Reflections from nerd camp

One of the pleasant side effects of our unexpected summer in the States is that I was able to attend my denomination’s General Assembly, a yearly gathering of all our pastors and elders. Or, as I like to call it, PCA nerd camp.

GA has it all: Motions. Substitute motions. Points of order. An exhibitors’ hall with swag. If for some reason that doesn’t do it for you, there’s also seeing old friends, singing “A Mighty Fortress” with 1000 other dudes, and good restaurants within walking distance.

There is plenty of boring minutiae. (Did you pick that up in the last paragraph? I was being subtle.) And yes, we Reformed guys do like to debate, on some things others don’t think are worth debating. Of the two hot topics this year, neither vote went the way I wanted. But overall it’s great. Some of my favorite moments from this year.

  • I went to a seminar on ministering to people with same-sex attraction (put on by Harvest USA, which is a great org). I sat near the front, and at the end glanced back behind me. There were about 30-50 of us– largely uncool middle-aged pastors and lay leaders, most of whom do not pastor edgy urban churches where you’d expect to hear this topic. Middle-aged suburban conservative evangelicals: This was a crowd of people who, according to everything you hear in the New York Times, should absolutely detest homosexuals and anything having to do with them. And yet there we were, learning how to reach out to them with the love of Jesus.
  • Our denomination is overwhelmingly white, but we’re trying to do a better job of reaching all cultures. At one lunch I heard from an African American brother, reporting on our growing number of black and multi-ethnic churches. “After 30 years in this denomination,” he said, “I no longer feel alone.” We also have a growing outreach to Hispanic communities, and 2 churches made up mostly of Native Americans, one of which is led by a Native American pastor. And again, all the upper-middle-class white folks are thrilled with this. Eager for it.
  • Lots of little overheard conversations: An older pastor encouraging a younger guy who’s looking for a job. Not giving him political tips, but reminding him to be himself, speak humbly but boldly, and trust that God has a place for him. An Iraq veteran who worked at the convention center talking to one of our Navy chaplains, who went into counseling mode when the guy brought up something personal. Several pastors who saw Prague on my name tag and were excited to hear about the growth of the church there.
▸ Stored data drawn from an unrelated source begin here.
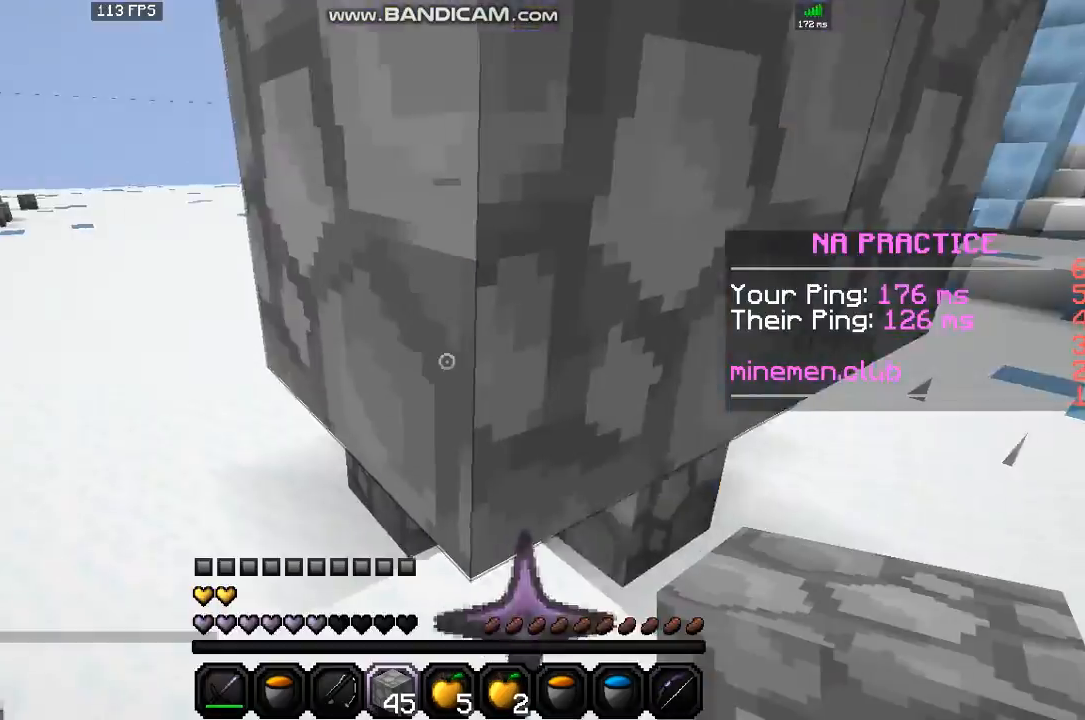
{"keys": ["left", "up"], "mouse": [], "events": [[401, "up", "down"]]}
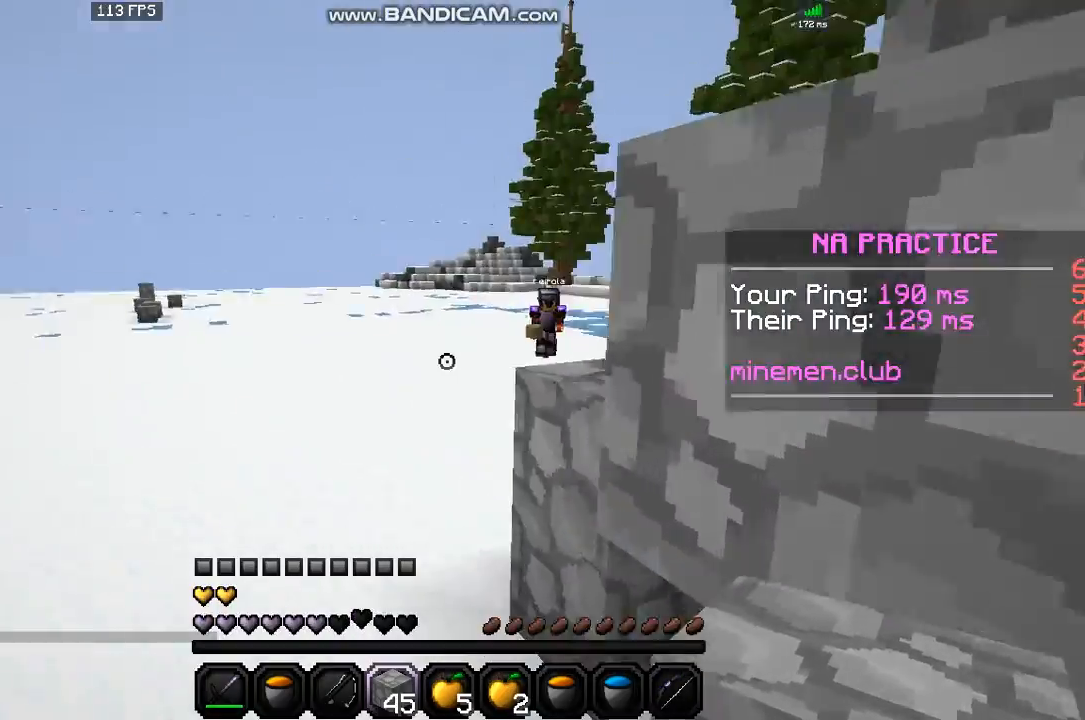
{"keys": ["up"], "mouse": [], "events": [[133, "space", "down"], [200, "left", "up"], [367, "space", "up"]]}
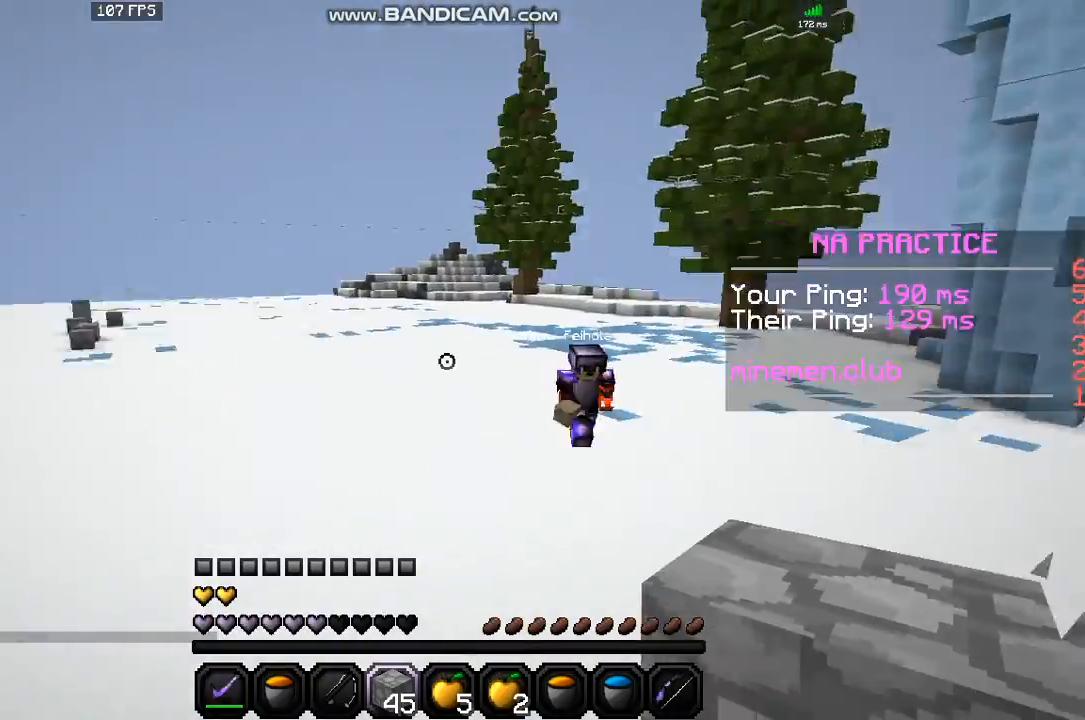
{"keys": ["up"], "mouse": ["left", "right"], "events": [[234, "mouse_left", "down"], [234, "mouse_right", "down"]]}
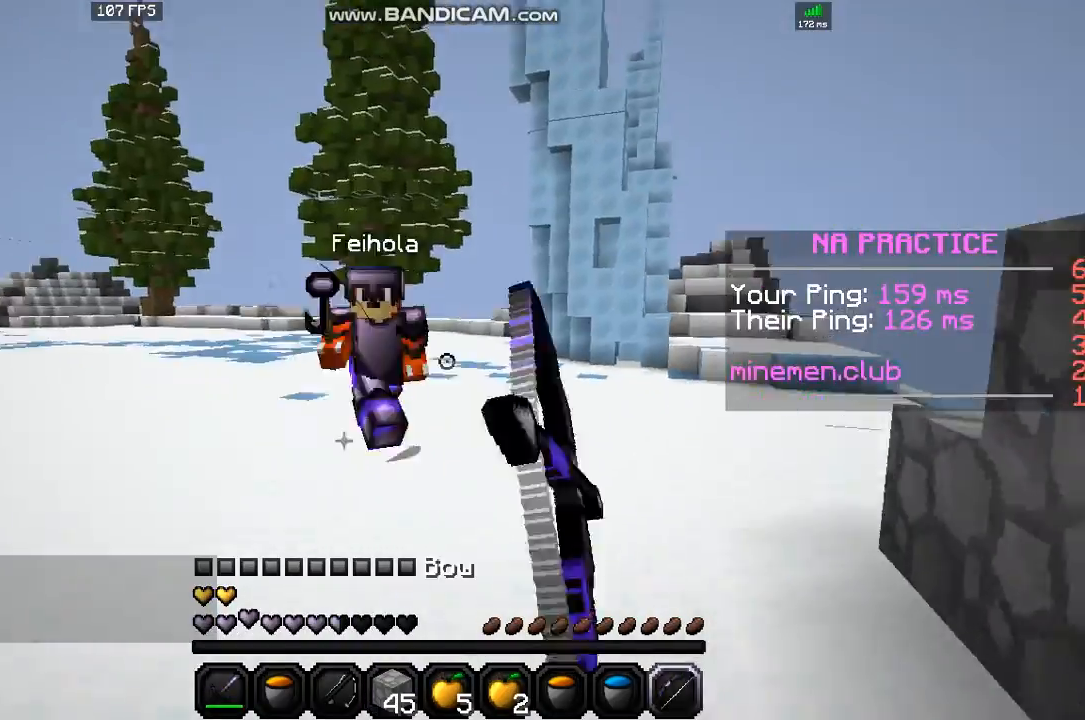
{"keys": ["left"], "mouse": ["left"], "events": [[100, "mouse_right", "up"], [334, "left", "down"], [434, "up", "up"]]}
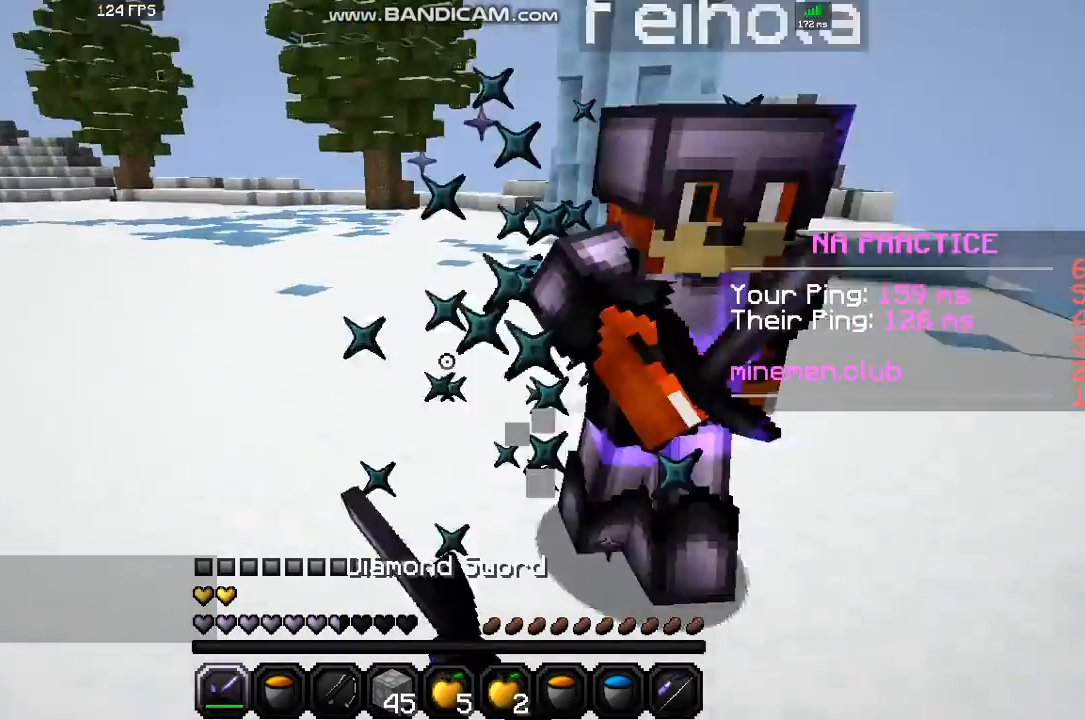
{"keys": ["left", "up"], "mouse": [], "events": [[100, "up", "down"], [501, "mouse_left", "up"]]}
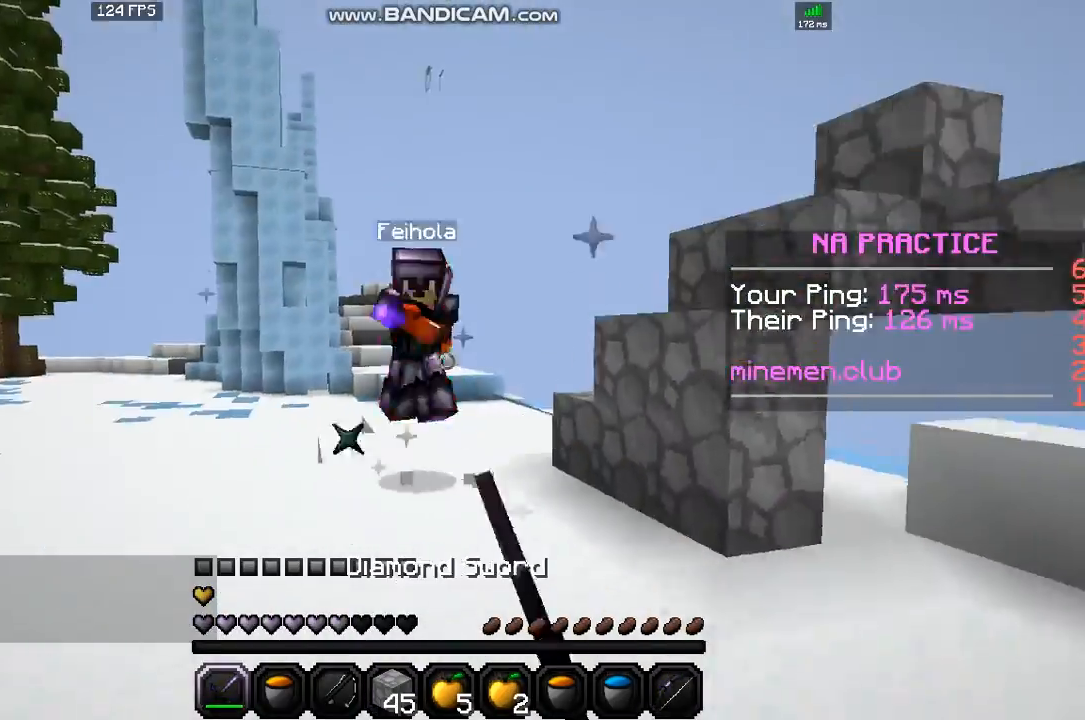
{"keys": ["up"], "mouse": [], "events": [[33, "left", "up"], [133, "mouse_right", "down"], [233, "mouse_right", "up"], [400, "mouse_left", "down"], [500, "mouse_left", "up"]]}
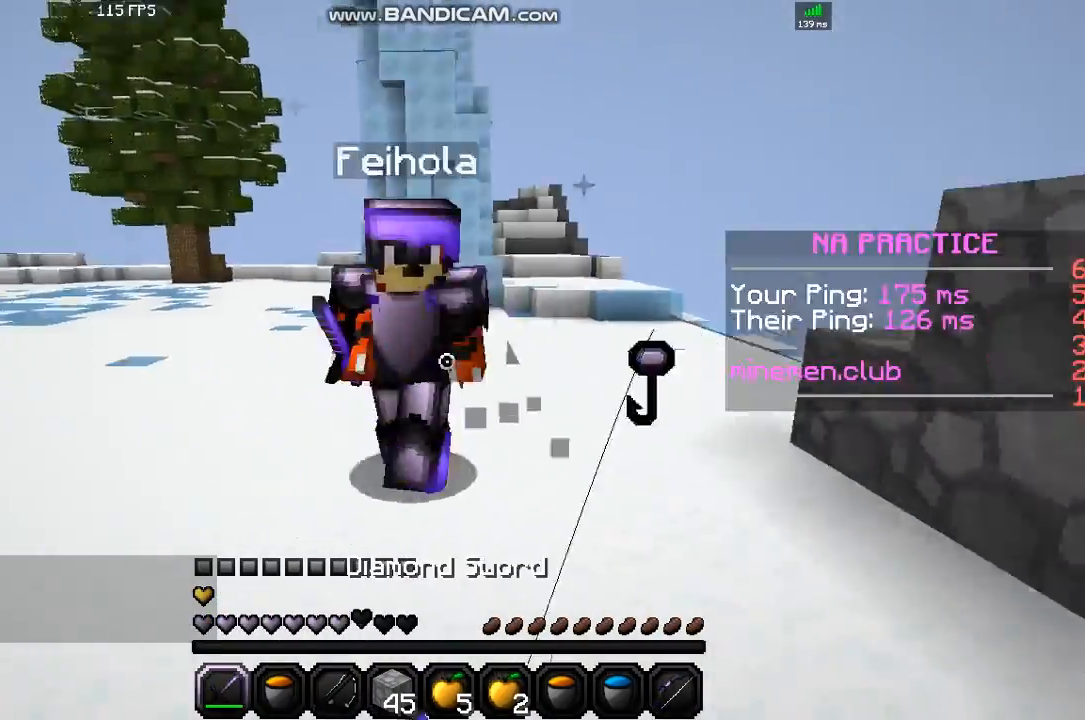
{"keys": ["up"], "mouse": ["left"], "events": [[134, "mouse_left", "down"]]}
My denomination is one small corner of the household of God. We certainly don’t get everything right, and we have our own sinful tendencies. We’re a family with issues, like everyone else. But I was grateful to spend a few days with a thousand other ordinary pastors who love God and his church. Most of us will never be famous or noteworthy, but Jesus sees, and he loves us. May that be enough for us.